The answer should consist of each line below that contains the word "februárjában".

Collected data
++++
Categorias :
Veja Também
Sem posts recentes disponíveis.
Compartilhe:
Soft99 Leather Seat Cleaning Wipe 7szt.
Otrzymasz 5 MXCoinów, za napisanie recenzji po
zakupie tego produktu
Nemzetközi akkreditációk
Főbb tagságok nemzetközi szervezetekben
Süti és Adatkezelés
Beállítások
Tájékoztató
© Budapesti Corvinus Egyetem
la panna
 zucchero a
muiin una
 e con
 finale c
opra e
++++
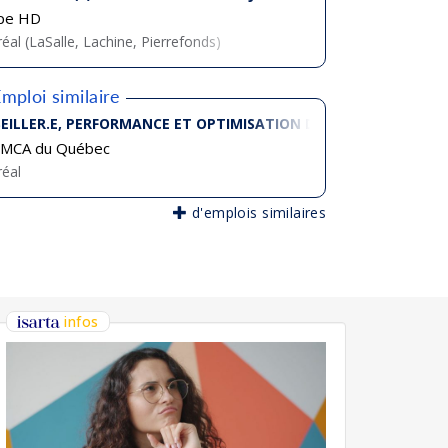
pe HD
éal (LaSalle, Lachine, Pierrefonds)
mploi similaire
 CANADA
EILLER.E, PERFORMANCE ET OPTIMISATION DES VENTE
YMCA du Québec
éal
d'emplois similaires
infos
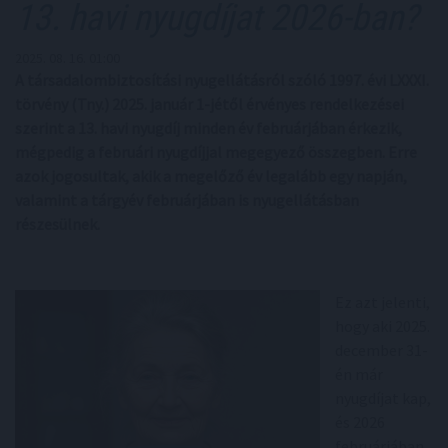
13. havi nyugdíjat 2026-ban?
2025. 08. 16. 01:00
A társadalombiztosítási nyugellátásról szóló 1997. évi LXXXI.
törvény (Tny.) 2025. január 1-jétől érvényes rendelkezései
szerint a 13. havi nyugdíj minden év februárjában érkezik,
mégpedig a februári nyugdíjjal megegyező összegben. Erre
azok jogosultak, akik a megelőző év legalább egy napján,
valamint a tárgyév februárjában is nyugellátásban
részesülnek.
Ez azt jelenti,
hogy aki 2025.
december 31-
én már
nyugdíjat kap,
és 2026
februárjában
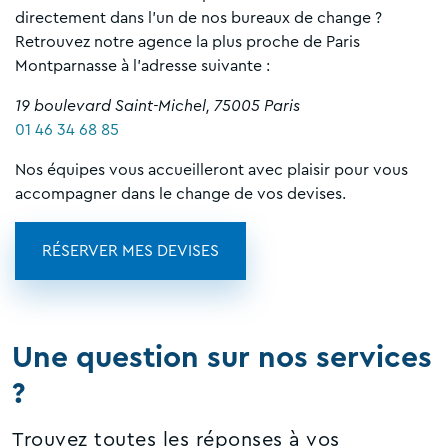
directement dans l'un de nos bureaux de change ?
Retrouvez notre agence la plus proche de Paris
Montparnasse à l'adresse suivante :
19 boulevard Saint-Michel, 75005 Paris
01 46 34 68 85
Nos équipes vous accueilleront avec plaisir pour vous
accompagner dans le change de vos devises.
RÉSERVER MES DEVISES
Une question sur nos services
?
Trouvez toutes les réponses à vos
++++
> **RESPONSE TO THIS TASK**
szerint a 13. havi nyugdíj minden év februárjában érkezik,
valamint a tárgyév februárjában is nyugellátásban
februárjában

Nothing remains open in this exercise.